Let $X:=f$ and $Y:=\tilde f$. Let $\mu:=EX$ and $\nu:=EY$. Let $\|\cdot\|:=\|\cdot\|_2$.
Let $D:=Y-X$. For any random variable $V$, let $\tilde V:=V-EV$.
Then the first displayed inequality can be rewritten as $ED\le\|D\|$. The upper bound here is attained if e.g. $D=1$. So, this bound is tight.
The second displayed inequality is in general false. E.g., suppose that $\mu=\nu<0$, $\tilde X=0$, and $P(\tilde Y=\pm1)=1/2$. Then the left-hand side of that inequality is $1$, whereas its right-hand side is
$2\mu+|\mu|+\sqrt{\mu^2+1}<1$.
However, one can write
\begin{multline*}
\text{Var}\; Y-\text{Var}\; X=E(\tilde Y^2-\tilde X^2)=E\tilde D(\tilde X+\tilde Y) \\
\le\|\tilde D\|\,(\|\tilde X\|+\|\tilde Y\|)
\le\|D\|\,(\|X\|+\|Y\|),
\end{multline*}
by the Cauchy-Schwarz and Minkowski inequalities.
So,
\begin{equation*}
|\text{Var}\; Y-\text{Var}\; X|
\le\|\tilde D\|\,(\|\tilde X\|+\|\tilde Y\|)
\le\|D\|\,(\|X\|+\|Y\|). \tag{1}
\end{equation*}
The penultimate bound on $|\text{Var}\; Y-\text{Var}\; X|$ is attained e.g. when $Y=cX$ for a real constant $c>0$; if, in addition, $EX=0$, then the latter bound is attained as well. So, the latter two bounds are both tight, in their terms.
One can also adopt this approach to bound the "error" for the central moments $E(X-\mu)^n=E\tilde X^n$ of higher orders $n$ by writing $a^n-b^n=(a-b)\sum_{j=0}^{n-1} a^jb^{n-1-j}$ for $a=\tilde X$ and $b=\tilde Y$, and then using the H\"older and Minkowski inequalities, e.g., as follows:
\begin{align*}
|E\tilde X^n-E\tilde Y^n|
&\le\|\tilde X-\tilde Y\|_n\;\sum_{j=0}^{n-1} \|\tilde X^j\tilde Y^{n-1-j}\|_{n/(n-1)} \\
&\le\|\tilde X-\tilde Y\|_n\;\sum_{j=0}^{n-1} \|\tilde X\|_n^j \|\tilde Y\|_n^{n-1-j} \tag{2} \\
&=\|\tilde X-\tilde Y\|_n\;
\frac{\|\tilde X\|_n^n-\|\tilde Y\|_n^n}{\|\tilde X\|_n-\|\tilde Y\|_n},
\end{align*}
the latter equality holding if $\|\tilde X\|_n\ne\|\tilde Y\|_n$.

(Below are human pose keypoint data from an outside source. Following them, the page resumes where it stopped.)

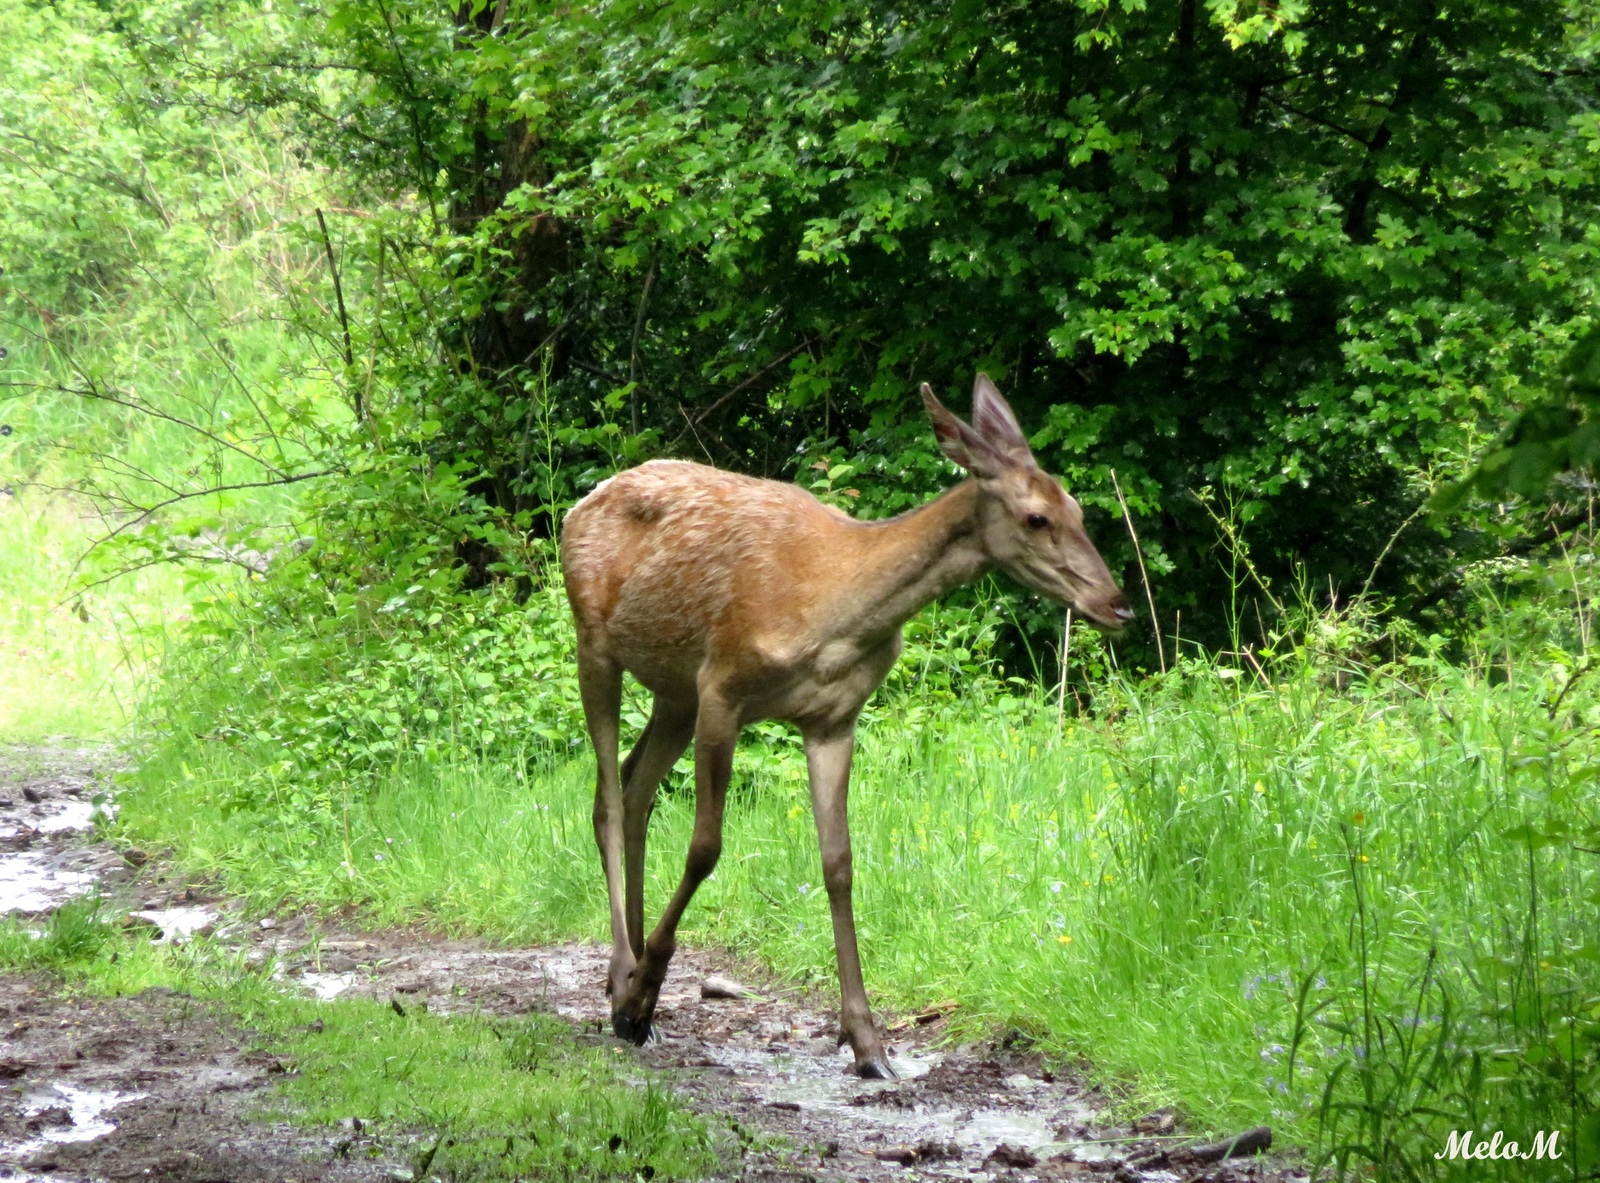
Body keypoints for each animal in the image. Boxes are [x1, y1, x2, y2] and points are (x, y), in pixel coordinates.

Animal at [556, 372, 1132, 1082]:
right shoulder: (723, 687)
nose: (1117, 605)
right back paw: (623, 983)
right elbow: (705, 847)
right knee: (609, 799)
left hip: (672, 691)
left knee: (635, 785)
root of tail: (578, 507)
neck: (835, 613)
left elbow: (839, 864)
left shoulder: (832, 719)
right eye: (1036, 517)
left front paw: (868, 1042)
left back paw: (638, 981)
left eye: (1078, 507)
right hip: (597, 644)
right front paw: (638, 1003)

For the second inequality in the latter display, we use the obvious identity $\|f^m\|_p=\|f\|_{mp}^m$ for positive $m$ and $p$.
Clearly, the bound in (2) is a generalization of the first bound in (1).

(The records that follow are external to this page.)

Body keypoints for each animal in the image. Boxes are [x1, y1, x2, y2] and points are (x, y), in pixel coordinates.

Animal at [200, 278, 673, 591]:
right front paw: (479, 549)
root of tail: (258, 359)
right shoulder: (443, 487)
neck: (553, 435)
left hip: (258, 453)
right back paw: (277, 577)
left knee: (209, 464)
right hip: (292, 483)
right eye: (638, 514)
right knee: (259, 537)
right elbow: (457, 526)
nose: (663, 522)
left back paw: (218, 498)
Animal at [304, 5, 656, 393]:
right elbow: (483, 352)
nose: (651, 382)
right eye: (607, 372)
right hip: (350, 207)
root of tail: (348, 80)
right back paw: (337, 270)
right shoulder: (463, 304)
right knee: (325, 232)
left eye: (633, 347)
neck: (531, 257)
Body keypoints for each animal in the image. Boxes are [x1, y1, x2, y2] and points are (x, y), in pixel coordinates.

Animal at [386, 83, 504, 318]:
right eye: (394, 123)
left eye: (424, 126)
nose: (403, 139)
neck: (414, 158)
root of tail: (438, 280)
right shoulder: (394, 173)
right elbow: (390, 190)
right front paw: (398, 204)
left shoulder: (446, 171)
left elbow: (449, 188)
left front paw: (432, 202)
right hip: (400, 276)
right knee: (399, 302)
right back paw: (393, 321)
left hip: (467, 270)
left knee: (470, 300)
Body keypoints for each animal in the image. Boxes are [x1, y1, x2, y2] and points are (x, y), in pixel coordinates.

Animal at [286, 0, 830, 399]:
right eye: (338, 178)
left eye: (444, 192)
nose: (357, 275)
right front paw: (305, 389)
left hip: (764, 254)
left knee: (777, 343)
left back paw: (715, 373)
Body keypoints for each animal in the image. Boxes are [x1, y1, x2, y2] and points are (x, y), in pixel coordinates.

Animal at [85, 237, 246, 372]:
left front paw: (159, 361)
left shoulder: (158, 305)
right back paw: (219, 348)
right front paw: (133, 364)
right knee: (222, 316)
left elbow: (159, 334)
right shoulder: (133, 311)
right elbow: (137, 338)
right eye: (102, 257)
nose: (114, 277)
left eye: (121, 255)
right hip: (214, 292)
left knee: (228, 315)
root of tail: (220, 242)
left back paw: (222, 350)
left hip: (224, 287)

For $p\ne2$, the inequality $\|\tilde X\|_p\le\|X\|_p$ will not hold in general. The optimal constant factor $c_p$ in the inequality $\|\tilde X\|_p\le c_p\|X\|_p$ for real $p>1$ was given in
in Optimal Re-centering Bounds ... / arXiv. In particular, $c_3=\frac13\,(17+7\sqrt7)^{1/3}=1.0957\dots$.